A. Une conception restrictive de l’office du juge des référés
En exigeant la preuve quasi formelle d’une procédure d’éloignement, le juge des référés adopte une posture prudente qui peut être questionnée au regard de la nature des droits en cause. Les requérants invoquaient un risque pour leur vie et leur sécurité, en lien avec les articles 2 et 3 de la Convention européenne de sauvegarde des droits de l’homme et des libertés fondamentales. Or, attendre la matérialisation d’un tel risque par un acte administratif pour caractériser l’urgence peut priver la mesure de suspension de son effet utile.

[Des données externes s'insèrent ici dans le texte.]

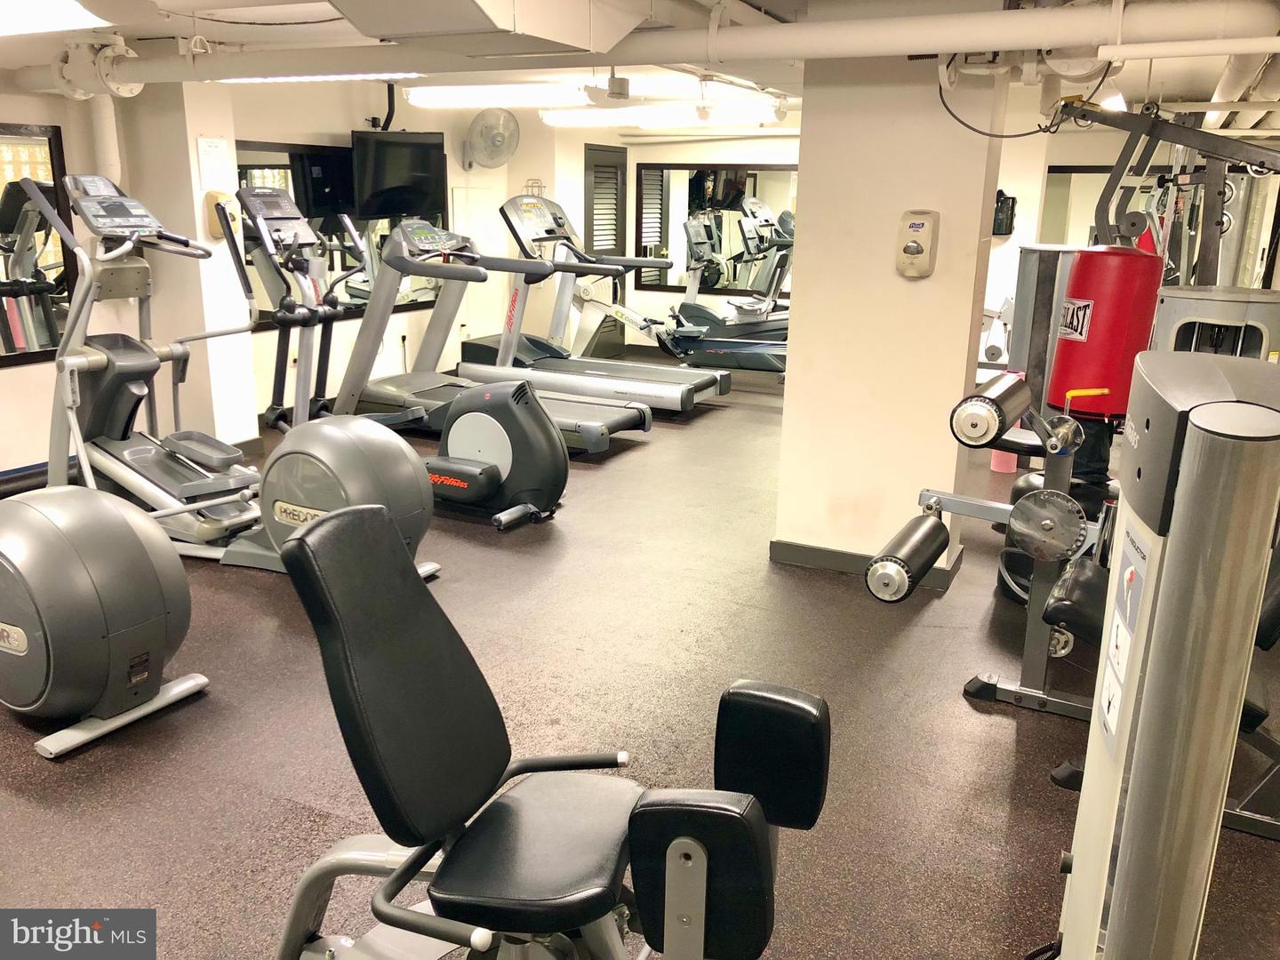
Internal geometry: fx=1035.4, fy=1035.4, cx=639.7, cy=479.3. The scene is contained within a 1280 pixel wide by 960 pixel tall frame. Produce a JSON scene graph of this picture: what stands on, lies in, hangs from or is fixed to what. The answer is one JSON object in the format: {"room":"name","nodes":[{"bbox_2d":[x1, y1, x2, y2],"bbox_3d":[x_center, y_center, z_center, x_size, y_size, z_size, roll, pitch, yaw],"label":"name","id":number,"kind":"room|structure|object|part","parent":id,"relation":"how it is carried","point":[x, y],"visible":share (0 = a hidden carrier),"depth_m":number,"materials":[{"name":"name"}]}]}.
{"room":"gym","nodes":[
{"label":"gym","id":0,"kind":"room"},
{"bbox_2d":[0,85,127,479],"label":"left wall","id":1,"kind":"structure","parent":0,"point":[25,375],"depth_m":5.42,"materials":[{"name":"white paint"}]},
{"bbox_2d":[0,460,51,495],"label":"baseboard","id":2,"kind":"structure","parent":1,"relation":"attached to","point":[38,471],"depth_m":5.38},
{"bbox_2d":[0,124,76,367],"bbox_3d":[-3.377,-1.104,4.916,0.040,1.170,1.470,8,17,25],"label":"wall mirror","id":3,"kind":"object","parent":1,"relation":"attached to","point":[9,350],"visible":0.86,"depth_m":5.36,"materials":[{"name":"black mirror"}]},
{"bbox_2d":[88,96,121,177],"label":"vertical pipe","id":4,"kind":"object","parent":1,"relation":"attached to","point":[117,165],"visible":0.59,"depth_m":5.66,"materials":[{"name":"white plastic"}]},
{"bbox_2d":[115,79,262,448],"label":"wall column","id":5,"kind":"structure","parent":0,"point":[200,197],"depth_m":5.76,"materials":[{"name":"white paint"}]},
{"bbox_2d":[195,136,231,189],"bbox_3d":[-2.340,-1.736,5.687,0.017,0.267,0.197,8,17,25],"label":"paper notice","id":6,"kind":"object","parent":5,"relation":"attached to","point":[213,148],"visible":0.99,"depth_m":5.68,"materials":[{"name":"white paper"}]},
{"bbox_2d":[203,192,240,242],"bbox_3d":[-2.311,-1.464,5.744,0.107,0.271,0.173,8,17,25],"label":"soap dispenser","id":7,"kind":"object","parent":5,"relation":"attached to","point":[215,232],"visible":0.64,"depth_m":5.70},
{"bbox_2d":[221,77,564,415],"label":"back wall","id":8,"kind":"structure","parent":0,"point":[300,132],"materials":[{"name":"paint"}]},
{"bbox_2d":[239,139,447,325],"bbox_3d":[-2.024,-1.719,7.211,0.032,1.094,2.165,8,17,25],"label":"wall mirror","id":9,"kind":"object","parent":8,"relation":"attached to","point":[282,156],"visible":0.42,"depth_m":7.02,"materials":[{"name":"black mirror"}]},
{"bbox_2d":[353,128,447,217],"bbox_3d":[-1.733,-2.187,7.414,0.775,0.575,0.350,-14,21,-43],"label":"television","id":10,"kind":"object","parent":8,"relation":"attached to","point":[393,184],"visible":0.9,"depth_m":7.34,"materials":[{"name":"black"}]},
{"bbox_2d":[464,107,519,168],"bbox_3d":[-1.206,-2.719,8.276,0.490,0.478,0.355,8,17,25],"label":"wall fan","id":11,"kind":"object","parent":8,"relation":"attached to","point":[481,130],"visible":0.99,"depth_m":8.19,"materials":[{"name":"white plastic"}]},
{"bbox_2d":[0,357,1279,959],"bbox_3d":[0.013,0.287,4.986,6.751,0.107,10.695,8,17,25],"label":"floor","id":12,"kind":"structure","parent":0,"point":[28,756],"depth_m":3.10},
{"bbox_2d":[0,481,210,757],"bbox_3d":[-1.800,0.168,3.052,1.086,0.980,0.622,8,17,25],"label":"elliptical machine","id":13,"kind":"object","parent":12,"relation":"on","point":[107,560],"visible":1,"depth_m":2.84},
{"bbox_2d":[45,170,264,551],"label":"elliptical machine","id":14,"kind":"object","parent":12,"relation":"on","point":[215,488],"visible":0.79,"depth_m":4.48,"materials":[{"name":"metal"}]},
{"bbox_2d":[194,189,439,574],"bbox_3d":[-1.413,-0.407,4.238,1.166,1.519,0.696,8,17,25],"label":"elliptical machine","id":15,"kind":"object","parent":12,"relation":"on","point":[412,531],"visible":0.71,"depth_m":4.19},
{"bbox_2d":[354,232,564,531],"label":"elliptical machine","id":16,"kind":"object","parent":12,"relation":"on","point":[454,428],"visible":0.92,"depth_m":4.82,"materials":[{"name":"black plastic"}]},
{"bbox_2d":[333,203,653,449],"bbox_3d":[-0.996,-0.952,6.456,2.052,1.396,0.866,8,17,25],"label":"treadmill","id":17,"kind":"object","parent":12,"relation":"on","point":[627,418],"visible":0.66,"depth_m":6.48,"materials":[{"name":"metal"}]},
{"bbox_2d":[262,502,831,959],"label":"hip abductor machine","id":18,"kind":"object","parent":12,"relation":"on","point":[346,517],"visible":1,"depth_m":1.62,"materials":[{"name":"black leather"}]},
{"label":"backrest","id":19,"kind":"part","parent":18,"relation":"part of","materials":[{"name":"black leather"}]},
{"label":"seat","id":20,"kind":"part","parent":18,"relation":"part of","materials":[{"name":"black leather"}]},
{"bbox_3d":[0.218,0.469,1.757,0.199,0.209,0.142,8,17,25],"label":"armrest","id":21,"kind":"part","parent":18,"relation":"part of","materials":[{"name":"black"}]},
{"bbox_2d":[472,192,727,415],"bbox_3d":[-0.260,-1.303,7.612,1.761,1.489,0.855,8,17,25],"label":"treadmill","id":22,"kind":"object","parent":12,"relation":"on","point":[698,383],"visible":0.82,"depth_m":7.64,"materials":[{"name":"metal"}]},
{"bbox_2d":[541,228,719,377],"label":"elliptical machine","id":23,"kind":"object","parent":12,"relation":"on","point":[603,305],"visible":0.62,"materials":[{"name":"metal"}]},
{"bbox_2d":[654,208,791,375],"bbox_3d":[0.938,-1.511,8.753,1.861,1.343,0.702,8,17,25],"label":"elliptical machine","id":24,"kind":"object","parent":12,"relation":"on","point":[695,358],"visible":0.69,"depth_m":8.77,"materials":[{"name":"metal"}]},
{"bbox_2d":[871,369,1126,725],"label":"weight machine","id":25,"kind":"object","parent":12,"relation":"on","point":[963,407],"visible":0.67,"depth_m":3.00,"materials":[{"name":"metal"}]},
{"bbox_2d":[989,448,1018,472],"bbox_3d":[2.141,-0.181,6.079,0.176,0.246,0.181,8,17,25],"label":"pink bucket","id":26,"kind":"object","parent":12,"relation":"on","point":[995,466],"visible":0.42,"depth_m":6.02,"materials":[{"name":"pink plastic"}]},
{"bbox_2d":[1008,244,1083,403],"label":"weight machine","id":27,"kind":"object","parent":12,"relation":"on","point":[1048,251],"visible":0.37,"depth_m":5.21,"materials":[{"name":"metal"}]},
{"bbox_2d":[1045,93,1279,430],"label":"weight machine","id":28,"kind":"object","parent":12,"relation":"on","point":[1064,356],"visible":0.67,"depth_m":4.04,"materials":[{"name":"grey metal"}]},
{"bbox_2d":[1050,344,1279,959],"bbox_3d":[0.826,0.474,1.277,0.859,1.312,1.322,8,17,25],"label":"weight machine","id":29,"kind":"object","parent":12,"relation":"on","point":[1164,606],"visible":1,"depth_m":1.03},
{"bbox_2d":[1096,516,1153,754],"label":"instruction label","id":30,"kind":"object","parent":29,"relation":"attached to","point":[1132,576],"visible":0.96,"depth_m":1.33,"materials":[{"name":"white"}]},
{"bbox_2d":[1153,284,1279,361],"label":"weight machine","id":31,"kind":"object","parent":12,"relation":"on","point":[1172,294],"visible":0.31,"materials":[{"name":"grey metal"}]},
{"bbox_2d":[0,0,1279,132],"bbox_3d":[0.093,-2.121,4.801,7.012,0.134,9.651,8,17,25],"label":"ceiling","id":32,"kind":"structure","parent":0,"point":[1207,90],"depth_m":5.37,"materials":[{"name":"white paint"}]},
{"bbox_2d":[0,0,111,34],"bbox_3d":[-2.431,-1.702,3.708,1.111,0.130,0.633,8,17,25],"label":"ceiling light","id":33,"kind":"object","parent":32,"relation":"attached to","point":[60,22],"visible":0.99,"depth_m":3.70,"materials":[{"name":"white plastic"}]},
{"bbox_2d":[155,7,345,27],"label":"cable","id":34,"kind":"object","parent":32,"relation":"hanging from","point":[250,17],"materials":[{"name":"black rubber"}]},
{"bbox_2d":[214,71,412,82],"bbox_3d":[-1.776,-2.280,5.737,1.314,0.110,0.270,8,17,25],"label":"ceiling light","id":35,"kind":"object","parent":32,"relation":"attached to","point":[252,79],"visible":0.59,"depth_m":5.65,"materials":[{"name":"white plastic"}]},
{"bbox_2d":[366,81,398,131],"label":"television mount","id":36,"kind":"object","parent":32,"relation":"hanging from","point":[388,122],"visible":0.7,"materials":[{"name":"black metal"}]},
{"bbox_2d":[328,0,645,55],"bbox_3d":[-0.499,-1.445,3.037,0.724,0.313,1.040,8,17,25],"label":"air duct","id":37,"kind":"object","parent":32,"relation":"attached to","point":[428,28],"visible":0.99,"depth_m":3.02,"materials":[{"name":"metal"}]},
{"bbox_2d":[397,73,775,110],"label":"ceiling light","id":38,"kind":"object","parent":32,"relation":"attached to","point":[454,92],"visible":0.79,"depth_m":6.39,"materials":[{"name":"white plastic"}]},
{"bbox_2d":[24,0,1279,92],"bbox_3d":[-0.497,-1.756,4.167,5.938,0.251,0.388,8,17,25],"label":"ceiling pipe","id":39,"kind":"object","parent":32,"relation":"hanging from","point":[918,44],"visible":0.97,"depth_m":3.49,"materials":[{"name":"white metal"}]},
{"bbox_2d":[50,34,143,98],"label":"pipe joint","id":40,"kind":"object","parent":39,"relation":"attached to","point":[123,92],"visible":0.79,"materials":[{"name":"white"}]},
{"bbox_2d":[538,100,783,127],"bbox_3d":[0.101,-2.746,7.803,1.814,0.128,0.287,8,17,25],"label":"ceiling light","id":41,"kind":"object","parent":32,"relation":"attached to","point":[560,116],"visible":0.97,"depth_m":7.64,"materials":[{"name":"white plastic"}]},
{"bbox_2d":[933,54,1053,137],"bbox_3d":[1.322,-1.422,3.812,0.396,0.297,0.154,2,16,8],"label":"cable","id":42,"kind":"object","parent":32,"relation":"hanging from","point":[1032,132],"visible":0.92,"depth_m":3.82,"materials":[{"name":"black plastic"}]},
{"bbox_2d":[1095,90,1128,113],"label":"ceiling light","id":43,"kind":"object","parent":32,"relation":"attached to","point":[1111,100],"visible":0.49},
{"bbox_2d":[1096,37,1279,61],"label":"ceiling pipe","id":44,"kind":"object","parent":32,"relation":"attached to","point":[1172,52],"visible":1,"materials":[{"name":"beige metal"}]},
{"bbox_2d":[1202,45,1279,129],"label":"ceiling pipe","id":45,"kind":"object","parent":32,"relation":"hanging from","point":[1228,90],"visible":0.75,"depth_m":4.79,"materials":[{"name":"white metal"}]},
{"bbox_2d":[533,117,793,355],"bbox_3d":[1.440,-2.244,9.709,3.596,2.286,0.184,8,17,25],"label":"back wall","id":46,"kind":"structure","parent":0,"point":[711,148],"depth_m":10.02,"materials":[{"name":"paint"}]},
{"bbox_2d":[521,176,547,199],"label":"wire wall rack","id":47,"kind":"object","parent":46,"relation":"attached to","point":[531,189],"visible":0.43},
{"bbox_2d":[582,144,628,354],"bbox_3d":[-0.334,-2.192,10.026,0.099,1.954,0.861,8,17,25],"label":"louvered door","id":48,"kind":"structure","parent":46,"relation":"in","point":[592,232],"depth_m":9.95,"materials":[{"name":"wood"}]},
{"bbox_2d":[640,163,798,297],"bbox_3d":[0.976,-2.326,9.624,2.088,1.185,0.018,8,17,25],"label":"wall mirror","id":49,"kind":"object","parent":46,"relation":"attached to","point":[754,176],"visible":0.62,"depth_m":9.74,"materials":[{"name":"black mirror"}]},
{"bbox_2d":[773,56,1003,587],"bbox_3d":[1.011,-0.746,4.211,0.729,2.335,0.377,8,17,25],"label":"pillar","id":50,"kind":"structure","parent":0,"point":[801,278],"depth_m":4.07,"materials":[{"name":"beige paint"}]},
{"bbox_2d":[768,537,961,590],"bbox_3d":[0.957,0.341,4.392,0.780,0.088,0.145,8,17,25],"label":"baseboard","id":51,"kind":"structure","parent":50,"relation":"attached to","point":[833,557],"depth_m":4.37,"materials":[{"name":"grey"}]},
{"bbox_2d":[894,209,939,277],"bbox_3d":[1.034,-0.884,3.877,0.138,0.250,0.090,8,17,25],"label":"soap dispenser","id":52,"kind":"object","parent":50,"relation":"attached to","point":[918,245],"visible":0.98,"depth_m":3.85,"materials":[{"name":"beige plastic"}]},
{"bbox_2d":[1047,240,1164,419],"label":"punching bag","id":53,"kind":"object","parent":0,"point":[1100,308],"visible":0.81,"depth_m":3.76,"materials":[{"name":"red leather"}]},
{"bbox_2d":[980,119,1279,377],"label":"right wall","id":54,"kind":"structure","parent":0,"point":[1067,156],"depth_m":7.52,"materials":[{"name":"white paint"}]},
{"bbox_2d":[992,189,1016,236],"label":"wall telephone","id":55,"kind":"object","parent":54,"relation":"attached to","point":[1011,227],"visible":0.87,"depth_m":7.78,"materials":[{"name":"black plastic"}]},
{"bbox_2d":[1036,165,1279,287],"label":"wall mirror","id":56,"kind":"object","parent":54,"relation":"attached to","point":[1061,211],"visible":0.43,"depth_m":7.78,"materials":[{"name":"mirror"}]}
]}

Cette décision soulève ainsi la question de l’équilibre entre la souveraineté de l’État en matière de contrôle des entrées sur son territoire et la protection des droits fondamentaux. En se concentrant sur la situation objective en Iran plutôt que sur les risques encourus en Afghanistan, le juge semble se refuser à anticiper les conséquences d’un éventuel retour forcé. Une telle approche, si elle est juridiquement fondée sur une lecture littérale des textes, conduit à n’offrir qu’une protection a posteriori, une fois le dommage sur le point de se réaliser.
B. La confirmation du caractère exceptionnel de la suspension d’un refus de visa
La solution retenue par l’ordonnance du 30 septembre 2025 s’inscrit dans une jurisprudence constante qui fait de la suspension d’un refus de visa une mesure rare. Le Conseil d’État considère en effet que la décision de refuser un visa, si elle est susceptible de causer des troubles importants, ne crée pas, par elle-même, une situation d’urgence au sens du référé-suspension. Le demandeur doit apporter la preuve de circonstances particulières qui rendent sa situation plus urgente que celle de tout autre demandeur de visa.
Cette décision d’espèce confirme que, même dans le contexte d’une demande d’asile, la démonstration de cette urgence demeure ardue. Elle rappelle que le référé-suspension n’est pas une voie de recours destinée à pallier les difficultés inhérentes à la situation des exilés dans des pays de transit. Faute de pouvoir prouver un danger immédiat, les requérants se voient privés d’une protection préventive, le juge estimant que le jugement au fond de leur requête en annulation reste la voie de droit appropriée. La portée de cette protection apparaît ainsi singulièrement limitée pour les personnes dont la vulnérabilité est pourtant le fondement même de leur démarche.